Task to complete – Output all records precisely as written.

Material for the task –
* * * * *
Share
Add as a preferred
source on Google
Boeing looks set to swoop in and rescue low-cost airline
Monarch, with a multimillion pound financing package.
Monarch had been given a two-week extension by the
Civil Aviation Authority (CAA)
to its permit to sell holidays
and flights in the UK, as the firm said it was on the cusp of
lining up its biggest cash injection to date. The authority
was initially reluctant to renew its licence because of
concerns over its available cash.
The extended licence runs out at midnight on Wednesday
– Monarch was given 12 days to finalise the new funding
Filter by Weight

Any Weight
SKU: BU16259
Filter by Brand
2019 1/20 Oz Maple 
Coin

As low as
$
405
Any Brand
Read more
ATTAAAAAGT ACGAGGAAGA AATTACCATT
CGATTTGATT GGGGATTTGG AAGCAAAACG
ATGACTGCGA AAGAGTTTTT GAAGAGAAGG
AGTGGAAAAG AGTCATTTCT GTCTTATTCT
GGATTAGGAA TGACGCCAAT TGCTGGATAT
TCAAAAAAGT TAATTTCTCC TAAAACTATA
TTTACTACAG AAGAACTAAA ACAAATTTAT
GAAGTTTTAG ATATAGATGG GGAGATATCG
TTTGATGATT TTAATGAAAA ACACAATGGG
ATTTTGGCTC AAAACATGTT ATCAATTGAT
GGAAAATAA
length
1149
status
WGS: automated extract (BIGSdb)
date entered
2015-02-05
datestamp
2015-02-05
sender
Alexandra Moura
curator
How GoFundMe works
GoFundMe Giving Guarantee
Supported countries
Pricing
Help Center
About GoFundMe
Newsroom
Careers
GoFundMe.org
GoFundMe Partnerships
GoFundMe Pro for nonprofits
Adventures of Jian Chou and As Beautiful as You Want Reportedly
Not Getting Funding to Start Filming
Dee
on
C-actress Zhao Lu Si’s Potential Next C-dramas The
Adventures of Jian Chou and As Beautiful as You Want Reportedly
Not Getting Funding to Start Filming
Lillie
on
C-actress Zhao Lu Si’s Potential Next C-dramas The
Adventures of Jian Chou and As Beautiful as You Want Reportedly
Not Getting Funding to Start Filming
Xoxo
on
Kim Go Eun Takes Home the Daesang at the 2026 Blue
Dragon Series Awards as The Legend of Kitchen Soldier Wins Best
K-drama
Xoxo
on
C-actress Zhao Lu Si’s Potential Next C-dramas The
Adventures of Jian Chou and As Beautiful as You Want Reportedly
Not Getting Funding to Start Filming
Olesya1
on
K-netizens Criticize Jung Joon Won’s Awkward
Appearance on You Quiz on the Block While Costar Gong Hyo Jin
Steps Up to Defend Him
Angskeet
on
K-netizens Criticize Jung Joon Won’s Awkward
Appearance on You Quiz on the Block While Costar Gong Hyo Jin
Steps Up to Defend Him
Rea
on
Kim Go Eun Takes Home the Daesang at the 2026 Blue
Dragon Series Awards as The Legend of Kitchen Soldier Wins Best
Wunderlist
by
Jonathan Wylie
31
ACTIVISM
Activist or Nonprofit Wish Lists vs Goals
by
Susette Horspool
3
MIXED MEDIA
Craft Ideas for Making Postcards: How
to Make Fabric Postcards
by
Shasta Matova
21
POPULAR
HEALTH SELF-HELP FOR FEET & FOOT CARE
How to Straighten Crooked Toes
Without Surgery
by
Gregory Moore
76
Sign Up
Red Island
* * * * *
Task answer –
Share
Add as a preferred
source on Google
Boeing looks set to swoop in and rescue low-cost airline
Monarch, with a multimillion pound financing package.
Monarch had been given a two-week extension by the
Civil Aviation Authority (CAA)
to its permit to sell holidays
and flights in the UK, as the firm said it was on the cusp of
lining up its biggest cash injection to date. The authority
was initially reluctant to renew its licence because of
concerns over its available cash.
The extended licence runs out at midnight on Wednesday
– Monarch was given 12 days to finalise the new funding
Filter by Weight

Any Weight
SKU: BU16259
Filter by Brand
2019 1/20 Oz Maple 
Coin

As low as
$
405
Any Brand
Read more
ATTAAAAAGT ACGAGGAAGA AATTACCATT
CGATTTGATT GGGGATTTGG AAGCAAAACG
ATGACTGCGA AAGAGTTTTT GAAGAGAAGG
AGTGGAAAAG AGTCATTTCT GTCTTATTCT
GGATTAGGAA TGACGCCAAT TGCTGGATAT
TCAAAAAAGT TAATTTCTCC TAAAACTATA
TTTACTACAG AAGAACTAAA ACAAATTTAT
GAAGTTTTAG ATATAGATGG GGAGATATCG
TTTGATGATT TTAATGAAAA ACACAATGGG
ATTTTGGCTC AAAACATGTT ATCAATTGAT
GGAAAATAA
length
1149
status
WGS: automated extract (BIGSdb)
date entered
2015-02-05
datestamp
2015-02-05
sender
Alexandra Moura
curator
How GoFundMe works
GoFundMe Giving Guarantee
Supported countries
Pricing
Help Center
About GoFundMe
Newsroom
Careers
GoFundMe.org
GoFundMe Partnerships
GoFundMe Pro for nonprofits
Adventures of Jian Chou and As Beautiful as You Want Reportedly
Not Getting Funding to Start Filming
Dee
on
C-actress Zhao Lu Si’s Potential Next C-dramas The
Adventures of Jian Chou and As Beautiful as You Want Reportedly
Not Getting Funding to Start Filming
Lillie
on
C-actress Zhao Lu Si’s Potential Next C-dramas The
Adventures of Jian Chou and As Beautiful as You Want Reportedly
Not Getting Funding to Start Filming
Xoxo
on
Kim Go Eun Takes Home the Daesang at the 2026 Blue
Dragon Series Awards as The Legend of Kitchen Soldier Wins Best
K-drama
Xoxo
on
C-actress Zhao Lu Si’s Potential Next C-dramas The
Adventures of Jian Chou and As Beautiful as You Want Reportedly
Not Getting Funding to Start Filming
Olesya1
on
K-netizens Criticize Jung Joon Won’s Awkward
Appearance on You Quiz on the Block While Costar Gong Hyo Jin
Steps Up to Defend Him
Angskeet
on
K-netizens Criticize Jung Joon Won’s Awkward
Appearance on You Quiz on the Block While Costar Gong Hyo Jin
Steps Up to Defend Him
Rea
on
Kim Go Eun Takes Home the Daesang at the 2026 Blue
Dragon Series Awards as The Legend of Kitchen Soldier Wins Best
Wunderlist
by
Jonathan Wylie
31
ACTIVISM
Activist or Nonprofit Wish Lists vs Goals
by
Susette Horspool
3
MIXED MEDIA
Craft Ideas for Making Postcards: How
to Make Fabric Postcards
by
Shasta Matova
21
POPULAR
HEALTH SELF-HELP FOR FEET & FOOT CARE
How to Straighten Crooked Toes
Without Surgery
by
Gregory Moore
76
Sign Up
Red Island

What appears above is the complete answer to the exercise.